Itulah sebabnya firman berkata, “Kecaplah dan lihatlah bahwa Tuhan itu baik.” Semakin menikmati Tuhan, masalah akan terasa kecil, sementara keindahan Tuhan semakin besar. Seperti kata Tim Keller, Yesus harus menjadi lebih indah daripada berhala-berhala kita.
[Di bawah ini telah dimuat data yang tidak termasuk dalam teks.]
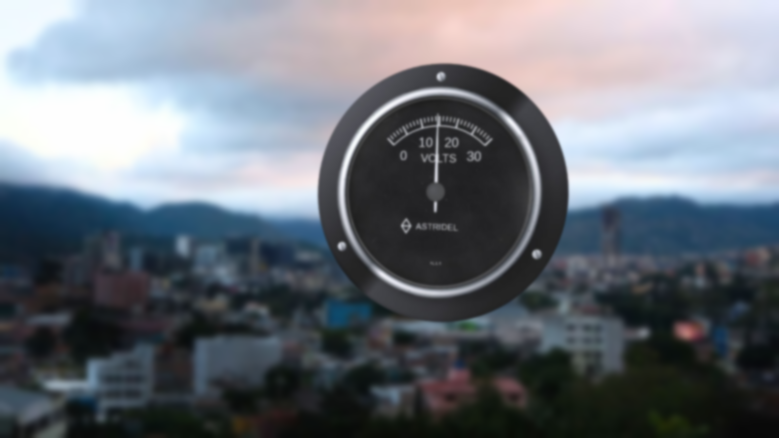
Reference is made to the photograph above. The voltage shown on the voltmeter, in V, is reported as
15 V
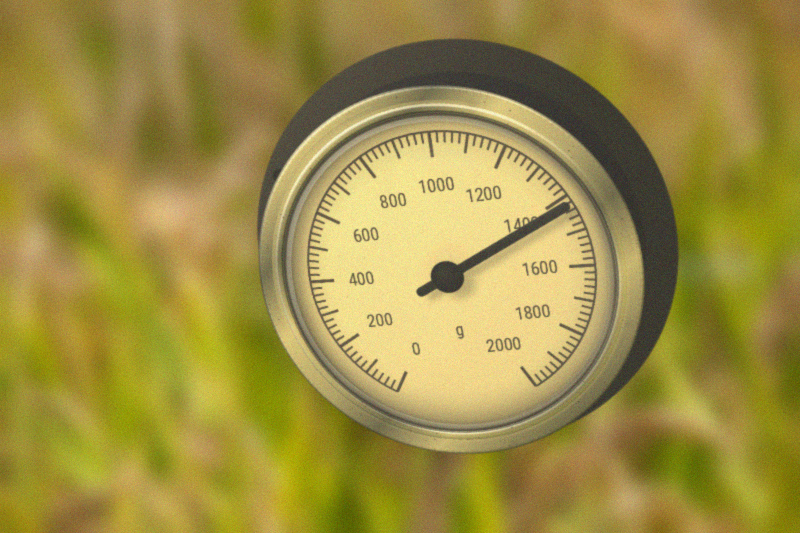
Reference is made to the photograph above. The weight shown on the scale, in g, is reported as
1420 g
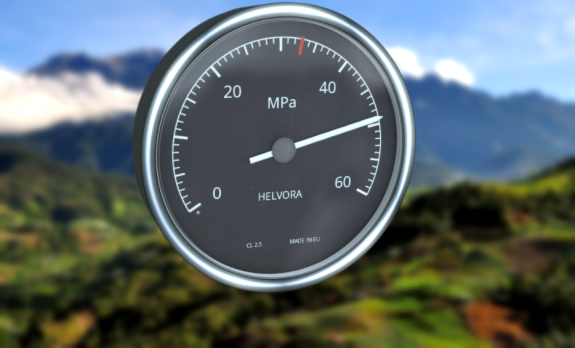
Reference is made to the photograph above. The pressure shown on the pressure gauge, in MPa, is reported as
49 MPa
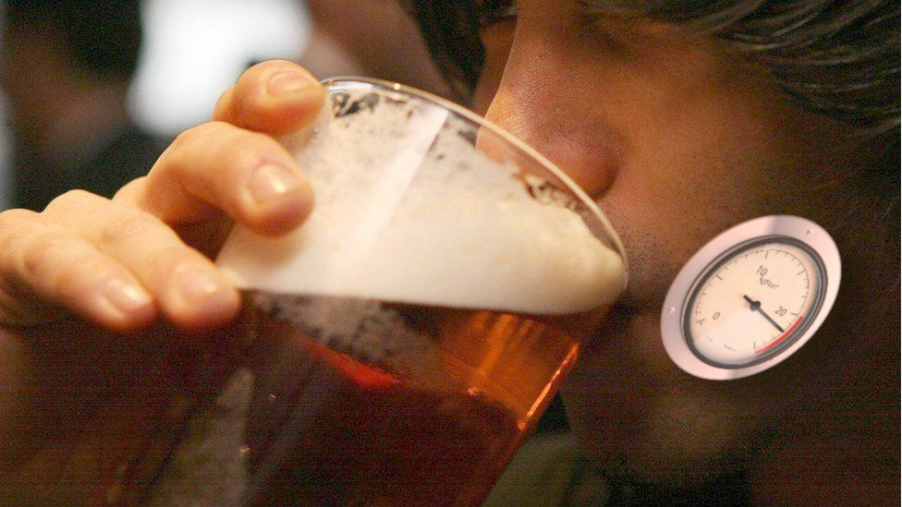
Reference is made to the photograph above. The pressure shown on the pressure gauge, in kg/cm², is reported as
22 kg/cm²
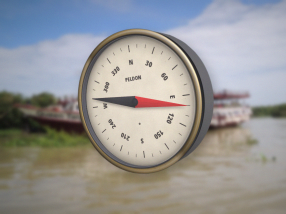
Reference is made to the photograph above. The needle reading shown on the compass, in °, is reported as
100 °
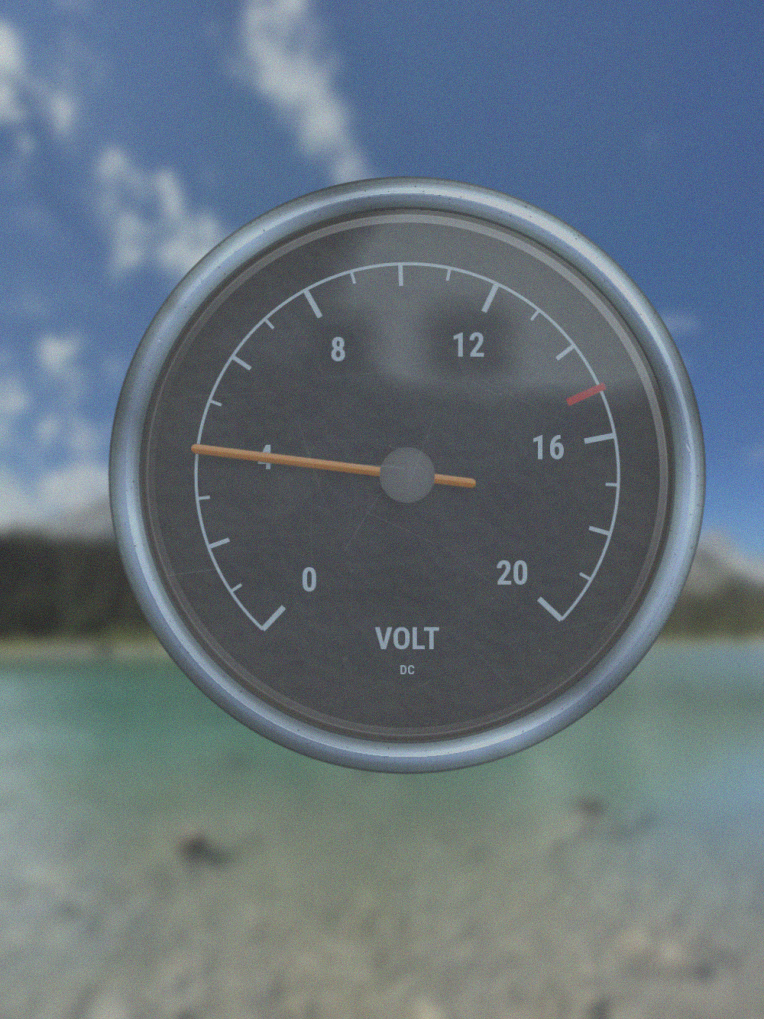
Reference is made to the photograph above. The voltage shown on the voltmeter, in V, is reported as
4 V
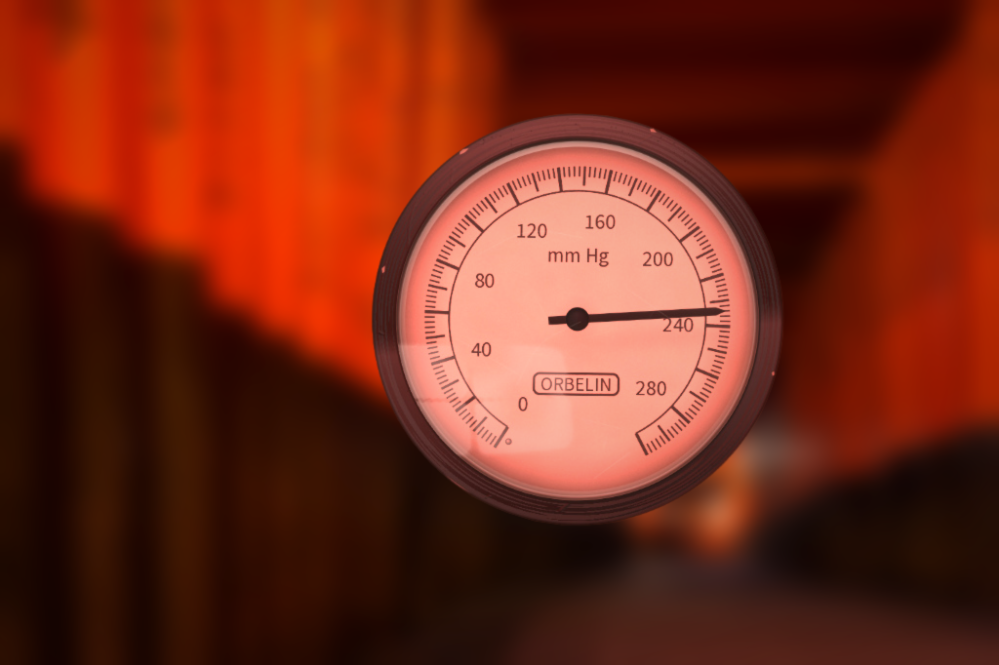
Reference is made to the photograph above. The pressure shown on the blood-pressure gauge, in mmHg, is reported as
234 mmHg
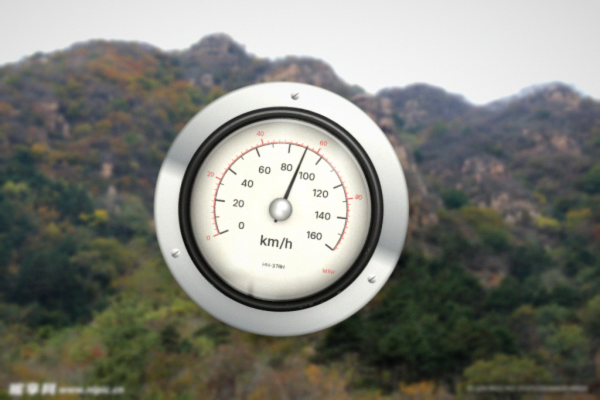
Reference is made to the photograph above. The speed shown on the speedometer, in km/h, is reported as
90 km/h
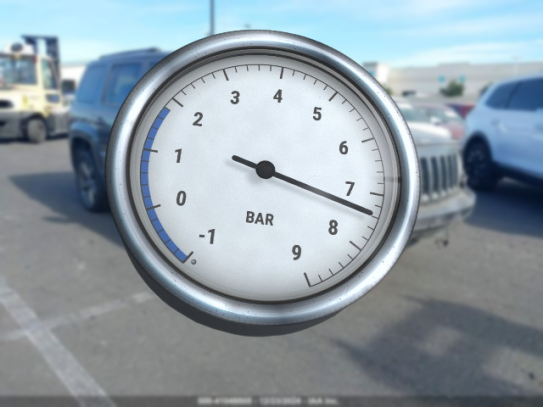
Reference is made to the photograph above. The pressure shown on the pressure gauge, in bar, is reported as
7.4 bar
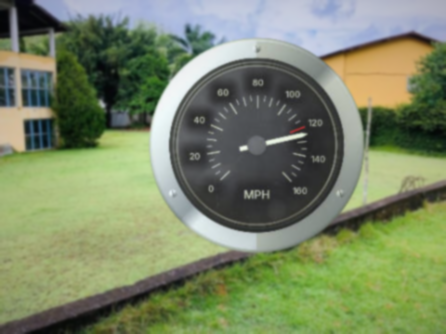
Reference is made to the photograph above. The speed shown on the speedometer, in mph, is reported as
125 mph
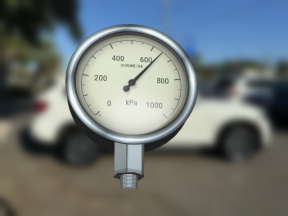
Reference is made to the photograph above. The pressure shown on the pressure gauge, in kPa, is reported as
650 kPa
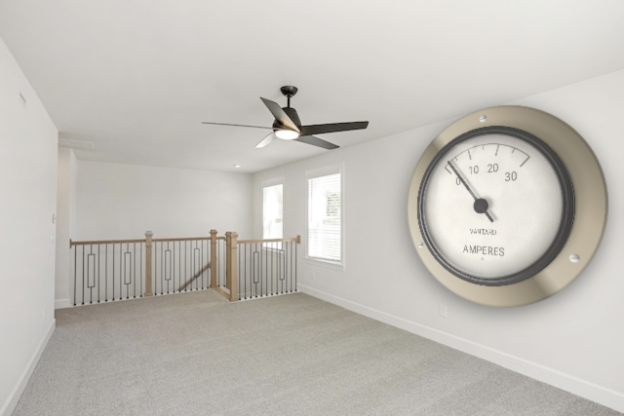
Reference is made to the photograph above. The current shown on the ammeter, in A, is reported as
2.5 A
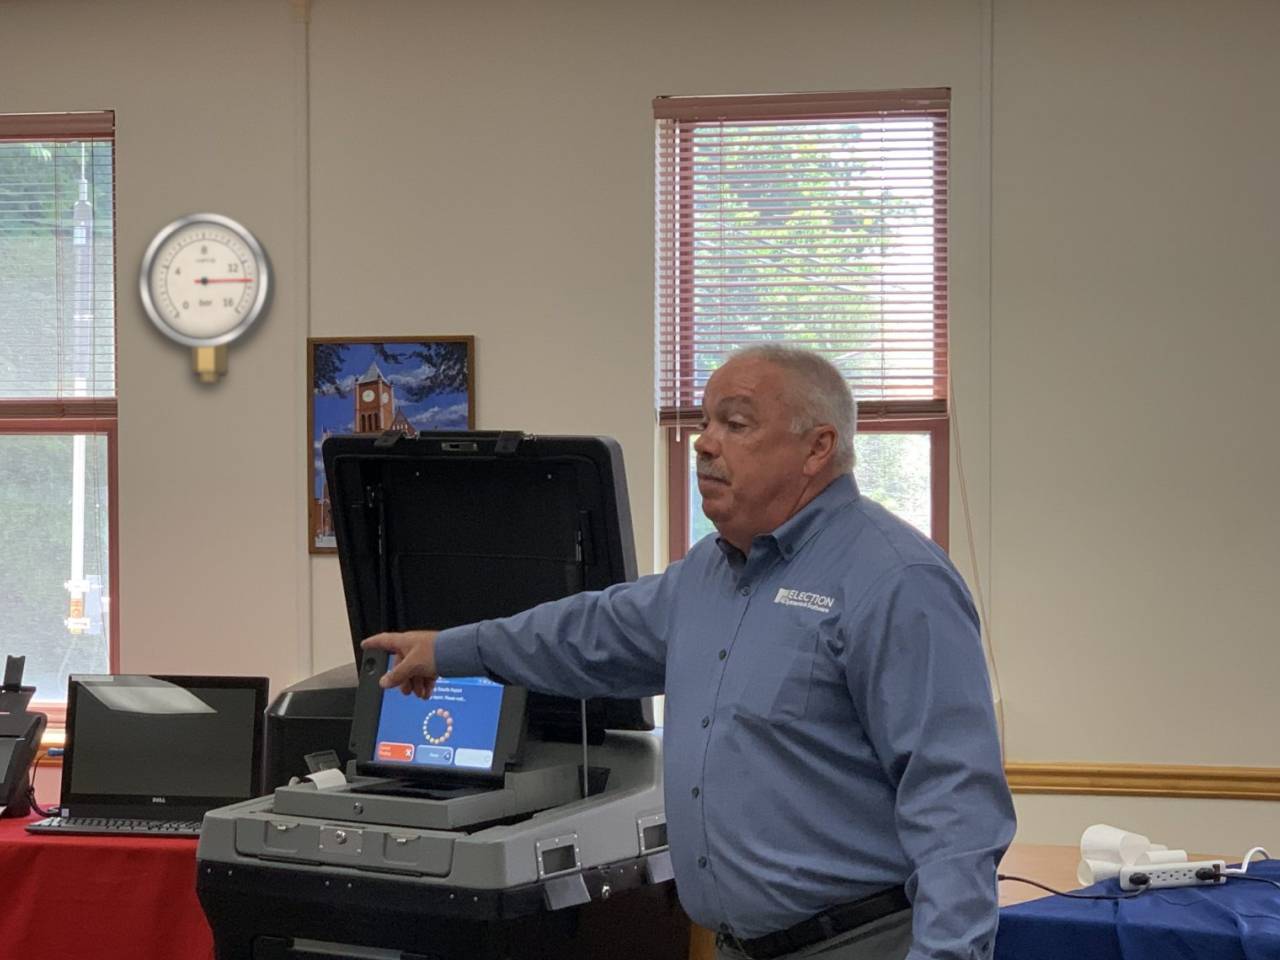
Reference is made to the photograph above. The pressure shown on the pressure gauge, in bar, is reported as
13.5 bar
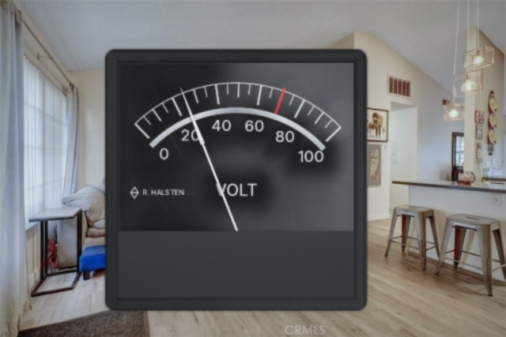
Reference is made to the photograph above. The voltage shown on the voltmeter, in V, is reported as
25 V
Benediction adalah ringkasan Injil: Tuhan memberkati, melindungi, menyinari dengan wajah-Nya, dan memberikan damai sejahtera. Itu adalah undangan untuk menikmati Tuhan sepanjang minggu. Pertanyaannya, apakah doa berkat hanya kita lihat sebagai penutup ibadah, atau sungguh-sungguh suara Tuhan yang mengutus kita? Benediction bukan akhir kebaktian, melainkan awal pengutusan.

REFLEKTIF

  • Apakah saya melihat Benediction hanya sebagai penutup, atau sungguh sebagai suara Tuhan sendiri yang mengutus dengan kasih dan janji-Nya?
     
  • Apakah saya hanya tahu Allah mengasihi saya (objektif), atau juga sungguh merasakannya (subjektif)? Apa yang menghalangi saya “mengecap manisnya Tuhan”?
     
  • Dari siapa saya biasa mencari validasi atau “berkat palsu”? Dan saya bisa menjadi berkat kepada siapa di mana saya berkata dengan tulus: “Aku melihat kebaikan Allah dalam hidupmu”?

ORANG BERINJIL

  • Melihat Benediction sebagai awal pengutusan, bukan sekadar akhir kebaktian.
     
  • Tidak lagi mencari validasi dari berkat palsu, karena mereka sadar akan berkat Tuhan & identitas mereka di dalam Kristus.
     
  • Bukan hanya menerima berkat & Kasih Karunia, namun juga menjadi saluran berkat & Kasih Karunia Tuhan kepada orang lain.